Regression covariates were identified a-priori to adjust for basic demographics, traditional cardiovascular risk factors and novel risk factors including markers of inflammation and dyslipidemia. Adjustment for albuminuria was based on its association with CVD and abnormal ABI 3, 18, and GFR was included for the role of kidney disease in vascular abnormality. A process of backward selection with assessment of statistical significance and model goodness of fit was used to establish covariates. All regression models included age, gender, ethnicity, smoking status (never, former, current), smoking pack-years, systolic blood-pressure, education (≥ high school, < high school), IL-6, homocysteine, high-sensitivity C-reactive protein, low density lipoprotein cholesterol (LDL), HDL, urinary albumin-creatinine ratio (mg/g), and estimated glomerular filtration rate (mL/min/1.73 m2) calculated by the Modification of Diet in Renal Disease study equation. Diabetes was defined as either a fasting glucose ≥126 mg/dl, prior diagnosis by self-report or use of anti-diabetic medication, and was included as a covariate in all regression models except the high-ABI incidence model among subjects without diabetes. In this model, the natural log of the Homeostasis Model of Insulin Resistance (HOMA-IR) = {[fasting insulin (mU/L) × fasting glucose (mg/dl)] / 405 } was included as a covariate instead of diabetes 19. Diabetes was maintained as a covariate in other models since inclusion of baseline fasting glucose, insulin or natural-log transformed HOMA-IR generally did not improve model fit. Interleukin-6, homocysteine and C-reactive protein were all skewed and thus natural-log-transformed. Inclusion of height, pulse pressure and the presence or absence of the metabolic syndrome (NCEP Adult Treatment Panel III definition) did not affect inferences, and none was significantly associated with outcomes; they were excluded from analysis. All analyses were performed using STATA 10.0 (Stata Co., College Station, TX).


High-ABI baseline prevalence was 8.8%. High-ABI participants were more likely to be male, Caucasian, have lower mean systolic blood pressure, total cholesterol, HDL and LDL, and higher HOMA-IR (Table 1).

Table 1
Comparison of Characteristics Between Baseline Normal and High Ankle Brachial Index Subjects in the Multi-Ethnic Study of Atherosclerosis (2000-2002)
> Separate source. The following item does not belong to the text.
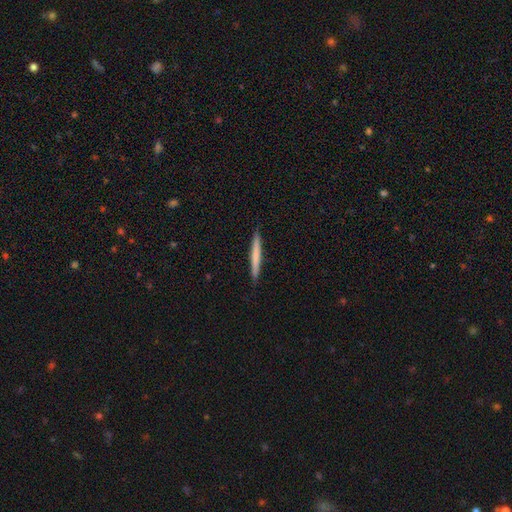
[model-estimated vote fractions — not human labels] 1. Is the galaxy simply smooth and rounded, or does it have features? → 64% smooth, 31% featured or disk, 5% star or artifact.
In fully adjusted models, the prevalence of a high-ABI was significantly higher for the highest compared to the lowest quartile of each baseline anthropometric measure—with body weight demonstrating the highest prevalence ratio (3.7, 95% CI 2.6-5.2) of the four measures (Table 2). Among participants with a normal ABI (0.9<ABI<1.3) at baseline, increased baseline obesity was positively associated with the development of new-onset high-ABI for all anthropometric measures—with body weight and BMI demonstrating the highest fully adjusted incidence ratios (Table 2). All high-ABI prevalence and incidence ratios were positive and graded across quartiles for all anthropometric measures (Figure 1).

Figure 1
High-ABI Prevalence and Incidence Ratios For Each Anthropometric Measure in the Multi-Ethnic Study of Atherosclerosis 2000-2006 (95% CI bars)
Table 2
High-Ankle Brachial Index Prevalence and Incidence Ratios for Highest to Lowest Quartile of Anthropometric Measures in the Multi-Ethnic Study of Atherosclerosis (2000-2006)
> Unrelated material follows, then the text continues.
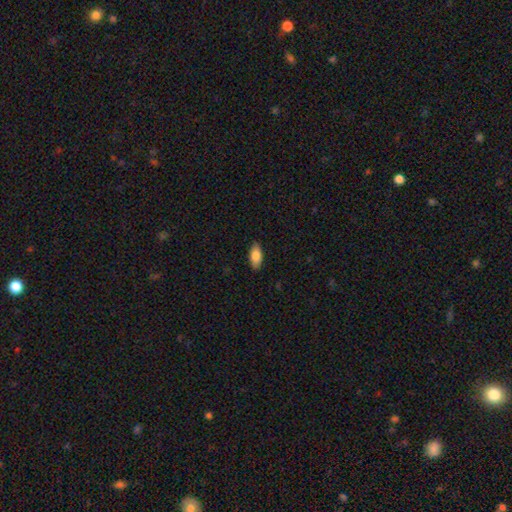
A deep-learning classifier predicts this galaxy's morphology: type=smooth (81%); roundness=in between (87%); merging=none (88%).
Given the central role that diabetes is often assumed to play in the development of a high-ABI, we further examined the stratum of the MESA cohort without baseline diabetes while adjusting for insulin resistance with natural-log transformed HOMA-IR. In the fully adjusted model, increased baseline weight, BMI and waist circumference remained significantly associated with incident high-ABI, with the strongest associations again seen for weight and BMI (Table 2).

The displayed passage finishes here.